Nach ein paar Kehren erreichen wir auf 2245 Metern den „Lac de Cristol“. Der perfekte Fotospot! Eine Abkühlung wäre jetzt recht, doch das Eiskalte, dunkle Wasser hat es in sich … Kurz wird das Gesicht abgewaschen und die Arme gekühlt, doch ein Bad ist nicht drin. Ein paar Schönwetterwolken schieben sich gerade vor die Sonne, was die Luft schlagartig abkühlen lässt. Wir bleiben kurz sitzen und genießen die Ruhe. Ein erstklassiger Ort zum Meditieren!

Wir folgen dem Cristol–Bach in den lichten Wald hinein und über eine Brücke. Die Gegend hier ist so einsam, dass wir uns wie die letzen Menschen auf Erden vorkommen. Auf dieser großen Runde sind wir insgesamt nur vier Menschen begegnet. Ich liebe diese Einsamkeit und Abgeschiedenheit in den französischen Alpen, welche mir in unseren heimischen Bergen oft fehlt.

Nach einer Weile quert der Weg hinüber zu einer Kreuzung mit einigen Wanderschildern. Diese kommt mir vom Aufstieg sehr bekannt vor. Und tatsächlich, dort schließt sich der Kreis. Ein Blick auf die Uhr verrät mir, dass es nicht mehr weit ins Tal sein kann.

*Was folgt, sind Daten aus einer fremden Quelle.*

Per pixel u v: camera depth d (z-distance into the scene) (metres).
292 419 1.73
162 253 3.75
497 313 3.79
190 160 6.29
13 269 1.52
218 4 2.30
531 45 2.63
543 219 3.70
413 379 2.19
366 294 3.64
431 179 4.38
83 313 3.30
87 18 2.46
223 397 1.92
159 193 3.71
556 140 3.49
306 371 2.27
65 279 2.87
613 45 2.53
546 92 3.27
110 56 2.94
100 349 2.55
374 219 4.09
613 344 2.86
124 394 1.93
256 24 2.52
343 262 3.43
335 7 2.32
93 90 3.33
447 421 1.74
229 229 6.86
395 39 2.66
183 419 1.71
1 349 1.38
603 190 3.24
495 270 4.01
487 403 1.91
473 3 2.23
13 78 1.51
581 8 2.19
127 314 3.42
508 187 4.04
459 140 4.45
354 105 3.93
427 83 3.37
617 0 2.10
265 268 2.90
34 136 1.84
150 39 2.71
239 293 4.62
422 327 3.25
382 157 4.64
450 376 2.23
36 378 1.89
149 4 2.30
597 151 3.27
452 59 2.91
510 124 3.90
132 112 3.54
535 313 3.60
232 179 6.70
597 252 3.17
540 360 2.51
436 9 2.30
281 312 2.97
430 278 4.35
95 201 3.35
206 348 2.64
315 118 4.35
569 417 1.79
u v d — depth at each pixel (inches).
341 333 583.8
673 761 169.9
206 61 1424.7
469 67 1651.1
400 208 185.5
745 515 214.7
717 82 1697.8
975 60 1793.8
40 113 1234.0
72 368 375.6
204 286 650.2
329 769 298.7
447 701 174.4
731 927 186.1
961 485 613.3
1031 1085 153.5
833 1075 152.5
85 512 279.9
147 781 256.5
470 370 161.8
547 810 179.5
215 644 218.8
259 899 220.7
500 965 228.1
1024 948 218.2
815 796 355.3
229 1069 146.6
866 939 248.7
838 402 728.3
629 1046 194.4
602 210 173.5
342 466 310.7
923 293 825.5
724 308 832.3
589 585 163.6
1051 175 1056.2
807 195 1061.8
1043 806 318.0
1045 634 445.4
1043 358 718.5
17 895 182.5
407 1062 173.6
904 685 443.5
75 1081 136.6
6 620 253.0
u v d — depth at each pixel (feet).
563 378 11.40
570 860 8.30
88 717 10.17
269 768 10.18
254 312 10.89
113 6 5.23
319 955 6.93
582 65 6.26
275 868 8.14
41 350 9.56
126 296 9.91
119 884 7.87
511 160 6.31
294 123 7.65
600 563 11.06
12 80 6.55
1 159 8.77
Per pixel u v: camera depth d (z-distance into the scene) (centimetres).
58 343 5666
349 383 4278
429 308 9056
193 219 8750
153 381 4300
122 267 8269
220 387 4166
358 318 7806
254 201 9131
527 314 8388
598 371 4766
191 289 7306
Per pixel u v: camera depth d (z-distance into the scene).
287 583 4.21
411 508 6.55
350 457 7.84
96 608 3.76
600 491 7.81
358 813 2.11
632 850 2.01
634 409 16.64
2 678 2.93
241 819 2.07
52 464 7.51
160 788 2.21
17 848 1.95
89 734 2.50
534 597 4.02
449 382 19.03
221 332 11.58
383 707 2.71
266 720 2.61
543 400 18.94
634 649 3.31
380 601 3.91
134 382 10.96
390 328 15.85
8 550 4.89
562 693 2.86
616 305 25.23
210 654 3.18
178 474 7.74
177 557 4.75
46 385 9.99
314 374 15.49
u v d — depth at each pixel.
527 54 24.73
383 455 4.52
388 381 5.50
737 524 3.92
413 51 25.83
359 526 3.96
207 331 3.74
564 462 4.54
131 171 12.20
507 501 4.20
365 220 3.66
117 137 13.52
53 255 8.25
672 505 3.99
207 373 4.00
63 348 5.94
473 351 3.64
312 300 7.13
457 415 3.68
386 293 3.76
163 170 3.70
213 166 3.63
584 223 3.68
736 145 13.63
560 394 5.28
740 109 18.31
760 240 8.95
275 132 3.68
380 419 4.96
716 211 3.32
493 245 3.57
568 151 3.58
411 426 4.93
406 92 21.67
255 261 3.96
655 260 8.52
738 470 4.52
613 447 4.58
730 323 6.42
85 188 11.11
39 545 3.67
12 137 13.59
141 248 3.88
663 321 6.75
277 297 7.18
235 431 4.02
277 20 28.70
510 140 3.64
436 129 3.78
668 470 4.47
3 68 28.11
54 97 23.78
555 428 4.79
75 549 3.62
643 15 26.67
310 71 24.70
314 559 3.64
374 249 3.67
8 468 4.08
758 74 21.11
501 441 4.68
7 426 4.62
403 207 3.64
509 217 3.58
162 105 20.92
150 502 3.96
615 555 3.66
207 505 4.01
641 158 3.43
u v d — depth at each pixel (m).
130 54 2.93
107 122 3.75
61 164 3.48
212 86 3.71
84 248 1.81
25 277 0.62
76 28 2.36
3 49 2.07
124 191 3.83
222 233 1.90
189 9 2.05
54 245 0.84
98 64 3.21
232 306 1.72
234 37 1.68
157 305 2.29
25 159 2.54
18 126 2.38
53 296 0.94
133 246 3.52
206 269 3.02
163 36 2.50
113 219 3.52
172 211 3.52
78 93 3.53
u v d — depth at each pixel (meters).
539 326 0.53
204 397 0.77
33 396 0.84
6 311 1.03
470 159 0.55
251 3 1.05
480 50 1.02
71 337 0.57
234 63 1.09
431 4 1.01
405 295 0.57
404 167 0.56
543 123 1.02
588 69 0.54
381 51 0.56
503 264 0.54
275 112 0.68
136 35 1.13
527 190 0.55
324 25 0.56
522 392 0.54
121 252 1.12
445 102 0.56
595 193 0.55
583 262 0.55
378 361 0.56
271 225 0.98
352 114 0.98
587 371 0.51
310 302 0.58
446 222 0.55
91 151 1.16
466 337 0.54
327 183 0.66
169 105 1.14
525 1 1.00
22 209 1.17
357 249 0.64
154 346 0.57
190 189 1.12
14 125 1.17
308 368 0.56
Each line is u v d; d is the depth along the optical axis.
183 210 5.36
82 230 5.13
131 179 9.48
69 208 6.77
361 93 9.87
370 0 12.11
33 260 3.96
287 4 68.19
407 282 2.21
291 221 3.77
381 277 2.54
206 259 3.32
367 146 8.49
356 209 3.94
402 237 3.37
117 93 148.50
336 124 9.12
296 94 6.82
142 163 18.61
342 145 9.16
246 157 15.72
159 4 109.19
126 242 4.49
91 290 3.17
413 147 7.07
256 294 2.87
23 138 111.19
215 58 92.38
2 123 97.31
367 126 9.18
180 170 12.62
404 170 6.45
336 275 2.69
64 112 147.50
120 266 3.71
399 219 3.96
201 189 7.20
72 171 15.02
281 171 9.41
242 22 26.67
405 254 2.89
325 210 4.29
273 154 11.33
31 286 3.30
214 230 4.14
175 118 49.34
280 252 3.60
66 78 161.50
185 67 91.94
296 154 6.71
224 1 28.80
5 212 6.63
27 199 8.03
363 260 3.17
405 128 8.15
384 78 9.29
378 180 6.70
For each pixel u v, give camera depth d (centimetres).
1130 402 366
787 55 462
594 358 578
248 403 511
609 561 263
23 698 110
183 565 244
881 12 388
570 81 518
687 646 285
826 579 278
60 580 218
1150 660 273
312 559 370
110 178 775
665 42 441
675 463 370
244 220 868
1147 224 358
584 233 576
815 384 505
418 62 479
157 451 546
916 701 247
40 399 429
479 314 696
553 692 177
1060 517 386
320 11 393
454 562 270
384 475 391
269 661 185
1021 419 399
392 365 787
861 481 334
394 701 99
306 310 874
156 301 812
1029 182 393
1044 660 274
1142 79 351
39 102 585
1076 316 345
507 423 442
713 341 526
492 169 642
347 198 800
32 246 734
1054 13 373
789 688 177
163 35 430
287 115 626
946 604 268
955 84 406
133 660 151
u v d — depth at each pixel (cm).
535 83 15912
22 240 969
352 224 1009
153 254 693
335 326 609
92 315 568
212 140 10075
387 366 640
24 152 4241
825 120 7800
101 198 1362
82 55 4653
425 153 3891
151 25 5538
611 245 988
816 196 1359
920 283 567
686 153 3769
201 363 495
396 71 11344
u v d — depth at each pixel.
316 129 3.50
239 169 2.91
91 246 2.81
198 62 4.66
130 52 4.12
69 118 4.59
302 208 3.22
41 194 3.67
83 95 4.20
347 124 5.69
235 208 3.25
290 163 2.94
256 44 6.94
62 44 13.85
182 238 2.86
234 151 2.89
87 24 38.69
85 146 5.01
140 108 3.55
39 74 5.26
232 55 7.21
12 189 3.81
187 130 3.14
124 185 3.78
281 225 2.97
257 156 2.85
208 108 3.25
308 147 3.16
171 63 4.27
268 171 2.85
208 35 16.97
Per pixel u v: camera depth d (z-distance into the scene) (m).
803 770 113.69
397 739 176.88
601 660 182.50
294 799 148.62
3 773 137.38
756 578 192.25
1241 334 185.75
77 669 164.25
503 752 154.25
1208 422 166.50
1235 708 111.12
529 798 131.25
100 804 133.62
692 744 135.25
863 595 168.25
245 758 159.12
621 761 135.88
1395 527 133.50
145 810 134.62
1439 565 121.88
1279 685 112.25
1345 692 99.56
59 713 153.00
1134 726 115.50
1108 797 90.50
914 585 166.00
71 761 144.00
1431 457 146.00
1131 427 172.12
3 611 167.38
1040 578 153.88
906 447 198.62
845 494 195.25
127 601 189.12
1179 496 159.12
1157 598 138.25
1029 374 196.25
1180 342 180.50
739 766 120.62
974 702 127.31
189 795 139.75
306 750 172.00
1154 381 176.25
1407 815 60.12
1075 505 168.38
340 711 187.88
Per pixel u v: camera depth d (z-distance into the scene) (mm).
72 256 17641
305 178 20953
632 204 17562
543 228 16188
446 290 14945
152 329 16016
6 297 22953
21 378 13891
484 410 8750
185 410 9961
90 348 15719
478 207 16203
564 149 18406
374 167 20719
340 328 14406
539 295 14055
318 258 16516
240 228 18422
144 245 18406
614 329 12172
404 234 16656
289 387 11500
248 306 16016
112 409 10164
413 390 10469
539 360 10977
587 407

Die letzten Höhenmeter bringen wir aufgrund der Steilheit des Weges schnell hinter uns und stehen nach einer zusätzlichen Stunde an unserem Parkplatz Fortiville. Eine lange, aber wunderschöne Tour. Das Resümee des heutigen Tages lautet: Die französischen Alpen sind in der Tat etwas ganz besonderes – hoch, gegensätzlich, wasserreich, schroff und vor allem einsam!

GUT ZU WISSEN

Ausrichtung // Nord/Süd Bergtour  6,5 Stunden    1250 hm, 16 km

Art // Bergtour.
Schwierigkeit // Mittel
Orientierung // Vom Parkplatz gleich über die Brücke und über eine Forststraße in den Wald hinein. Dem Weg GR–57 folgen wir, bis die grasige Hochfläche und der „Lac de l’Óule“ erreicht wird. Weiter bergan zum „Col de l’Óule“ und von dort links an der Steinmauer entlang steil hinauf zum Gipfel. Für den Abstieg folgen wir einem unmarkierten, unscheinbaren Pfad hinunter zur „Porte de Cristol“. Danach über Wiesen zum „Lac de Cristol“. Dem Cristol-Bach folgend hinein in den Wald und querend zur Weggabelung, an der unser Aufstiegsweg gekreuzt wird. Runter wie hoch und zurück zum Ausgangspunkt.

Beste Jahreszeit // Mai bis November
Einkehrmöglichkeit // Keine

Anreise // Mit dem Auto:
Von Briançon in 30 Minuten auf der Grande Rue. Links weiter auf der Porte de Pignerol. Hinauf ins Vallée de Clarée zum Ausgangspunkt Le Cros bei Névache.

Parkplatz // Parkplatz Névache/Fortville im Ort Le Cros.
Kosten //

Ausrüstung // Bergtourenausrüstung

TIPP // Ausreichend Verpflegung mitnehmen, da es unterwegs keine Einkehrmöglichkeiten gibt. Wer über Filtersysteme verfügt, kann an den zahlreichen Seen seinen Durst löschen und muss nicht so viel Gewicht tragen.